[Opening Source text section]

This notebook implements autoencoder trial run cycles.

* Define
    * trial name
    * environment to work with (MyBallsEnv, MyArmEnv, GymArmEnv)
    * dataset to use (set of 3 npz files for train, test and grid visualization, each file contains many angle/image pairs)
    * model builder
    * list of parameters to try
    * number of epochs to run 
    * output directory
* Run
    * fails if output directory exists, otherwise creates it
    * chooses a set of model parameters
Thursday 4/03/2021

* Visualize YYs (third output sheet or animated GIF) to assess decoder performance
* Rerun with [2, 10, 50] epochs
* Implement beta-VAE (see beta-vae notebook)

Next:

* Explore impact of changing filters chain down to 2x (2,2)
* Scatterplot 3D
* How does it fluctuate depending on network architecture, nlats, training protocol, etc
* Explore fold area in L0/L1 space. For each frame show:
 * image of gym robot,
 * colored L0/L1 scatterplot, with a red cross showing current latent state,
 * image reconstructed by the autoencoder

### imports

In [1]:
%load_ext autoreload
%autoreload 2

%matplotlib inline
import matplotlib.pyplot as plt

%load_ext tensorboard

import numpy as np
import os, datetime

import tensorflow as tf
from tensorflow import keras
from tensorflow.keras import layers

from src.config import output_data_dir

import logging
logger = logging.getLogger(__name__)


### helpers

In [2]:
def cycle_autoencoder(ae, dataset, prefix="", N=10, vae=False):
    Y = dataset['images']
    
    L = ae['enc'].predict(Y)
    L = np.array(L)

    if vae:
        L = np.array(L)[2] # [z_mean, z_log_var, z] - take Z

    YY = ae['dec'].predict(L)
    YY = np.array(YY)
    
    out_data = dict()

[Closing Source text section]
[Opening Available data section]

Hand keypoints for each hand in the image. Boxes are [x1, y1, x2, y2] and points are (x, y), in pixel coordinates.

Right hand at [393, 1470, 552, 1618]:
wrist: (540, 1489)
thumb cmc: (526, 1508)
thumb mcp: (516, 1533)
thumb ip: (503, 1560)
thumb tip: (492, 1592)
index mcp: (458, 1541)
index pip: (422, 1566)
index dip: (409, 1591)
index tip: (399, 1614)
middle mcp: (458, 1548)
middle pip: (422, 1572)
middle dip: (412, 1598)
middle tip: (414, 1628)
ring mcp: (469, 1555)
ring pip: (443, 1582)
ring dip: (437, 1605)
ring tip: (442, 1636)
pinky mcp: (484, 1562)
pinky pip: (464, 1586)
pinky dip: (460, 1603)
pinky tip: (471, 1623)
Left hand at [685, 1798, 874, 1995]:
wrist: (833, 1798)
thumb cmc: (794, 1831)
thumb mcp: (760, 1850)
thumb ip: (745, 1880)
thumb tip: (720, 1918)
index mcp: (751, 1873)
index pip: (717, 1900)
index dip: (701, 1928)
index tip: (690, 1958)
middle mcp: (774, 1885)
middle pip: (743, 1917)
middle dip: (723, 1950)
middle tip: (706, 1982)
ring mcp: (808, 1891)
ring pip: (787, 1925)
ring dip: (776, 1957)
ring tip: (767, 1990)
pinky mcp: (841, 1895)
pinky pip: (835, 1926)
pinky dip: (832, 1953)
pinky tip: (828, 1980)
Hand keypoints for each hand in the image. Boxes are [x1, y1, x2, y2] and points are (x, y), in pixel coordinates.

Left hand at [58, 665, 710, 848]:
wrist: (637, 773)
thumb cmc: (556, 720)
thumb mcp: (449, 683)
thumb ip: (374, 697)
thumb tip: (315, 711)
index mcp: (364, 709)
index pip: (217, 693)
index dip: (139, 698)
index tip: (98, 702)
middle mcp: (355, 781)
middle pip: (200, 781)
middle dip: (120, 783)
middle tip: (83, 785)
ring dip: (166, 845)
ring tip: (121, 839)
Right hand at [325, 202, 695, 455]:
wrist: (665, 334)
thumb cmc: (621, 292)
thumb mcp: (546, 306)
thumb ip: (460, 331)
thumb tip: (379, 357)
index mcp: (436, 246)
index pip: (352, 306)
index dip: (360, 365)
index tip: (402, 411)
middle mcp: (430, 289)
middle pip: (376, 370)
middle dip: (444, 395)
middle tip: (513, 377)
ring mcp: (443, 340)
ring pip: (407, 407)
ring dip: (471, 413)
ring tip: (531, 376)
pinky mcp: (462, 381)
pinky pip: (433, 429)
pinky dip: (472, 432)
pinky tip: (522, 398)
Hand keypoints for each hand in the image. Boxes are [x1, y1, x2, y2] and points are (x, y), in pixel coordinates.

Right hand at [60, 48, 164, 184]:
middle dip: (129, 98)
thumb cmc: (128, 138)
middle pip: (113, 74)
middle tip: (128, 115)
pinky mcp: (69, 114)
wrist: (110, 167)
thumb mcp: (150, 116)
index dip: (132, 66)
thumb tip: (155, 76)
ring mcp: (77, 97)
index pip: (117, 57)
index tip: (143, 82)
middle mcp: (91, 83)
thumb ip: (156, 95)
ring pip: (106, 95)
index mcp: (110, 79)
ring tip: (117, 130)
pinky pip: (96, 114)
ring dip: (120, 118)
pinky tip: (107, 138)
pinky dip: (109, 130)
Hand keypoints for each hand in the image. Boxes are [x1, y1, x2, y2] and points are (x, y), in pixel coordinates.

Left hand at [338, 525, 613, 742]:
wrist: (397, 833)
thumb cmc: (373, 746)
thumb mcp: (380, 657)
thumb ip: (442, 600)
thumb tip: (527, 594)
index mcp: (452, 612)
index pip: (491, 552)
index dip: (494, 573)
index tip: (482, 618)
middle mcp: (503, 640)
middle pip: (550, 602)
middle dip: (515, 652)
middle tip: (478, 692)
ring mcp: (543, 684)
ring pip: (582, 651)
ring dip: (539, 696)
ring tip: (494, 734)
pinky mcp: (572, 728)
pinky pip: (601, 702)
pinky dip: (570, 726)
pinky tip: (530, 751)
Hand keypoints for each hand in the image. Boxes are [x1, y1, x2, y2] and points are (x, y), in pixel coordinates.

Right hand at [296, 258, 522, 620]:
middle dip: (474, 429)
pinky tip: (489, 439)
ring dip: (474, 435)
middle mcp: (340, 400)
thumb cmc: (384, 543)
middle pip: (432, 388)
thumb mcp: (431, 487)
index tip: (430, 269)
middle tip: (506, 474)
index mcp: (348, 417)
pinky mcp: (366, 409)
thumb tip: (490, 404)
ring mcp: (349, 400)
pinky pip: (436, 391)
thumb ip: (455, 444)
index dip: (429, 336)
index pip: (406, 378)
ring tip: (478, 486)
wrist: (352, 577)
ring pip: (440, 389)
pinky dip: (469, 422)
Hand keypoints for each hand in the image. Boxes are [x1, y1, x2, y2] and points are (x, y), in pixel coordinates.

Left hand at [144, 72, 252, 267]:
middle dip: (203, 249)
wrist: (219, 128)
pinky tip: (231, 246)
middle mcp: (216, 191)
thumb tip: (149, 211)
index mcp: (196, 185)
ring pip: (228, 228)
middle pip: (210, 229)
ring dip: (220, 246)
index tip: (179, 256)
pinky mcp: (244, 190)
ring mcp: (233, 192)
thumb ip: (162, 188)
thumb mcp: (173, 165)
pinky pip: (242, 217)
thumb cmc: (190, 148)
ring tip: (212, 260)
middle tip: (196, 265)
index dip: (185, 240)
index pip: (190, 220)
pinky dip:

[Closing Available data section]

Carry on the autoencoder trial notebook from its final line, starting right after `out_data = dict()` inside the `cycle_autoencoder` helper.

    out_data['latvars'] = L
    out_data['rec_images'] = YY

    return out_data    

### environment

In [3]:
# define ae builder method and environment name
#import src.models.vae
#ae_builder = src.models.vae.build_autoencoder

import src.models.sigma_vae
ae_builder = src.models.sigma_vae.build_autoencoder

ENV_NAME = "twoballs"

### subdirectories

In [4]:
TRIAL_DIR = os.path.join(output_data_dir, ENV_NAME) # FUXNE

# fail if TRIAL_DIR exists
assert(not os.path.exists(TRIAL_DIR))
    
# create trial subdirs
TENSORBOARD_LOGS_DIR =  "%s/tensorboard-logs" % TRIAL_DIR
TRAINED_MODELS_DIR = "%s/trained-models" % TRIAL_DIR
#DATA_DIR = "%s/data" % TRIAL_DIR
IMGS_DIR = "%s/imgs" % TRIAL_DIR

#for dir in [TENSORBOARD_LOGS_DIR, TRAINED_MODELS_DIR, DATA_DIR, IMGS_DIR]:
for dir in [TENSORBOARD_LOGS_DIR, TRAINED_MODELS_DIR, IMGS_DIR]:
    os.makedirs(dir, exist_ok=True)

### load datasets

In [5]:
from src.data.dataset import load_datasets

datasets = load_datasets(ENV_NAME)

2021-03-07 12:37:26,656 - src.data.dataset - INFO - Loading from C:\Users\alexa\Documents\dvp\autoenc2\data\processed\twoballs_rand_15000.npz ...
2021-03-07 12:37:27,643 - src.data.dataset - INFO - Loaded 15000 datapoints from C:\Users\alexa\Documents\dvp\autoenc2\data\processed\twoballs_rand_15000.npz
2021-03-07 12:37:27,643 - src.data.dataset - INFO - Loading from C:\Users\alexa\Documents\dvp\autoenc2\data\processed\twoballs_rand_1000.npz ...
2021-03-07 12:37:27,707 - src.data.dataset - INFO - Loaded 1000 datapoints from C:\Users\alexa\Documents\dvp\autoenc2\data\processed\twoballs_rand_1000.npz
2021-03-07 12:37:27,707 - src.data.dataset - INFO - Loading from C:\Users\alexa\Documents\dvp\autoenc2\data\processed\twoballs_grid_20_500.npz ...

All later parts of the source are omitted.